** THE RECORDS follows **
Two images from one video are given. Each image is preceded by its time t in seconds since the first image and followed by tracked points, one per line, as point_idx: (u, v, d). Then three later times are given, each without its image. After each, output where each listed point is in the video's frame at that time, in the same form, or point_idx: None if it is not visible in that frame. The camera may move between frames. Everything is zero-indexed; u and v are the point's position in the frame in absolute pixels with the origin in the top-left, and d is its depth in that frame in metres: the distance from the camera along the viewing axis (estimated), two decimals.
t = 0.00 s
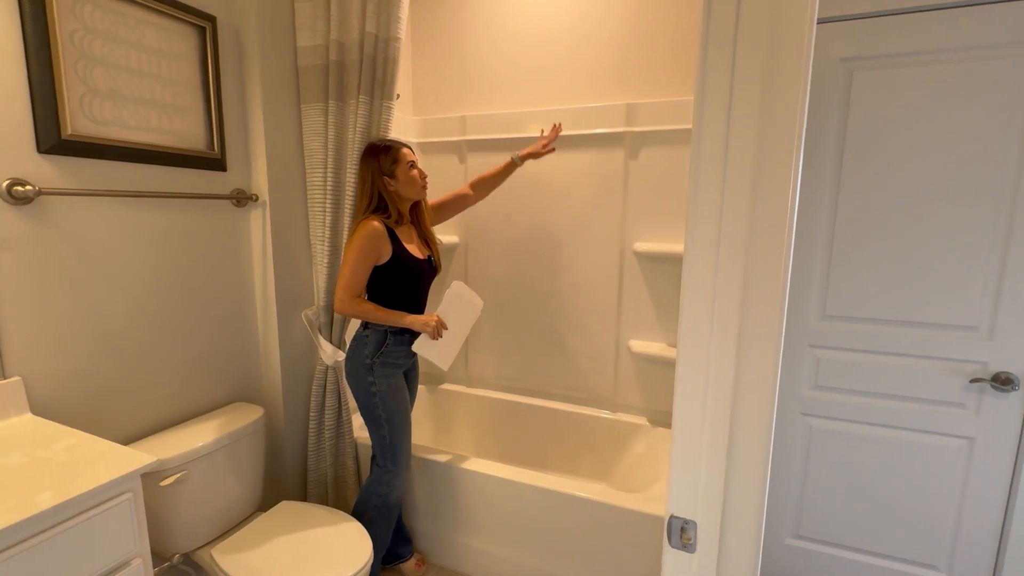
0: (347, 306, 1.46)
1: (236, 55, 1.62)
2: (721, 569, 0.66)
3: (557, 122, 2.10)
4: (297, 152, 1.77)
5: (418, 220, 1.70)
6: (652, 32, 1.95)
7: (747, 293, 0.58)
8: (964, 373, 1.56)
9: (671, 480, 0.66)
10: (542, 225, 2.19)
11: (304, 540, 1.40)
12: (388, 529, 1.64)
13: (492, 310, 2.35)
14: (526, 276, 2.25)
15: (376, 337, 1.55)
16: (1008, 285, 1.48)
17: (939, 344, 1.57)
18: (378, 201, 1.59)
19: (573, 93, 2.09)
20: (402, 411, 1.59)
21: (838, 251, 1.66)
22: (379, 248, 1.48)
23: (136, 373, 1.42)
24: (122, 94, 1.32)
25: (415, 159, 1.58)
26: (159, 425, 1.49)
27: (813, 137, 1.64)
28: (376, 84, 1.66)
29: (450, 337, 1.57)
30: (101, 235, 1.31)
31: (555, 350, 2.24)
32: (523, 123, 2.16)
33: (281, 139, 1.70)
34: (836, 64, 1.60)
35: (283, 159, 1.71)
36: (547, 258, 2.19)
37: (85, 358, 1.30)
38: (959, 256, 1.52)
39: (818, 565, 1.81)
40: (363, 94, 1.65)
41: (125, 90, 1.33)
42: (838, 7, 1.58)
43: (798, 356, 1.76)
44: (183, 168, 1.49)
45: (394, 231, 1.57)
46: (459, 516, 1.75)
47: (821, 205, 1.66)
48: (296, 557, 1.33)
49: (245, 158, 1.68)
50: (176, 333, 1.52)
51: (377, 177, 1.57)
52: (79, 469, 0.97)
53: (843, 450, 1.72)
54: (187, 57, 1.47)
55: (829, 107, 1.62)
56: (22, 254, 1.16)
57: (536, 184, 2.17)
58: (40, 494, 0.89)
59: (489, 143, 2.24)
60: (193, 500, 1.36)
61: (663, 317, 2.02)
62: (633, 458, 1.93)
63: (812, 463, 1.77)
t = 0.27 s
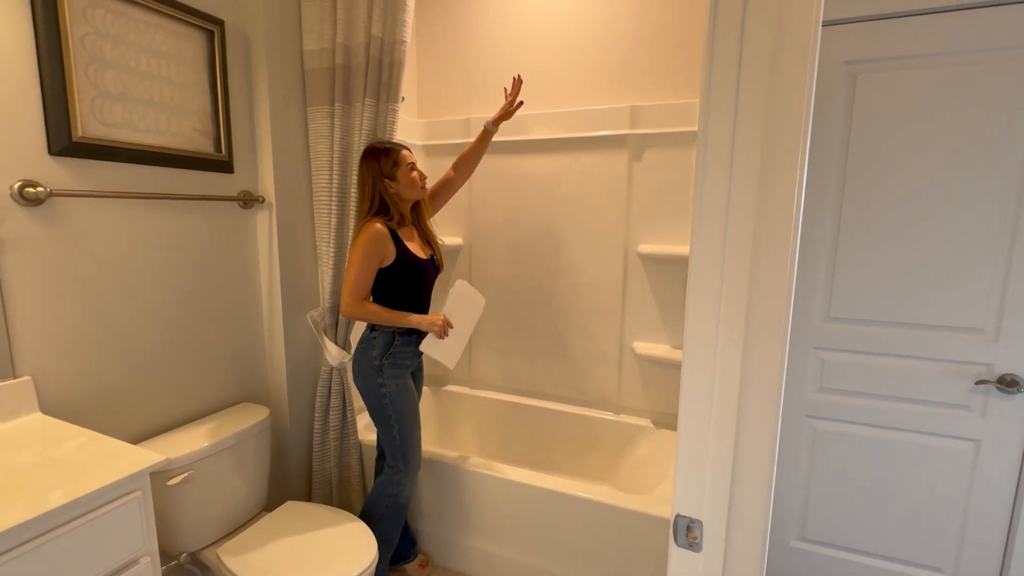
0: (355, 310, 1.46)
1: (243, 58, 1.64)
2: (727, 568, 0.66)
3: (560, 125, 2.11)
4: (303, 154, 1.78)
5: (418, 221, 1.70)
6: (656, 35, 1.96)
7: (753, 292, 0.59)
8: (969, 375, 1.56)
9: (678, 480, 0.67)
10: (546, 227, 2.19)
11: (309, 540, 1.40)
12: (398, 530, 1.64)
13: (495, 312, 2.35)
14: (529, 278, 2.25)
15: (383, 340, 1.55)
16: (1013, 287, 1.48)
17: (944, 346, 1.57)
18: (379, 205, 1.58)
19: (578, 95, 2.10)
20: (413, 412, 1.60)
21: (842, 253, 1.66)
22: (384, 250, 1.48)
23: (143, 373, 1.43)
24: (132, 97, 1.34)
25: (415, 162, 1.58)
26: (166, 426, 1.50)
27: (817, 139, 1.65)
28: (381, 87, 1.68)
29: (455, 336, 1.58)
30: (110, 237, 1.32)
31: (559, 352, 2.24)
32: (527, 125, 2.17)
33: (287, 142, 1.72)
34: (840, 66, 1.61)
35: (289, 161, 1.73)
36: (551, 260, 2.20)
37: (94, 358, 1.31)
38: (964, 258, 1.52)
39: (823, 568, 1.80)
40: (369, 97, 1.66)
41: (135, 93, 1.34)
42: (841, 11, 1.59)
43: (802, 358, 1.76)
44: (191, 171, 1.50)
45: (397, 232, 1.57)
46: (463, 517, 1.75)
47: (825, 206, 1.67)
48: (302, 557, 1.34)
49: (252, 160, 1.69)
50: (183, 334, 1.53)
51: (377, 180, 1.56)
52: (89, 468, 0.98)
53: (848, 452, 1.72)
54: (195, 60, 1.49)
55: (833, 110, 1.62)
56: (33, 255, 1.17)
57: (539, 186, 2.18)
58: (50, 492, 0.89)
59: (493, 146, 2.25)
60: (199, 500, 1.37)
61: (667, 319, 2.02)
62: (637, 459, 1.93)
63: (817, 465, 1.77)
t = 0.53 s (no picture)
** End of THE RECORDS **
* [YOUR ASSIGNMENT]:
From the records above, transcribe exactly the run of lines that opens with the line holding "44: (191, 171, 1.50)" and closes with the line holding "61: (667, 319, 2.02)", both included.

* [TASK SOLUTION]:
44: (191, 171, 1.50)
45: (397, 232, 1.57)
46: (463, 517, 1.75)
47: (825, 206, 1.67)
48: (302, 557, 1.34)
49: (252, 160, 1.69)
50: (183, 334, 1.53)
51: (377, 180, 1.56)
52: (89, 468, 0.98)
53: (848, 452, 1.72)
54: (195, 60, 1.49)
55: (833, 110, 1.62)
56: (33, 255, 1.17)
57: (539, 186, 2.18)
58: (50, 492, 0.89)
59: (493, 146, 2.25)
60: (199, 500, 1.37)
61: (667, 319, 2.02)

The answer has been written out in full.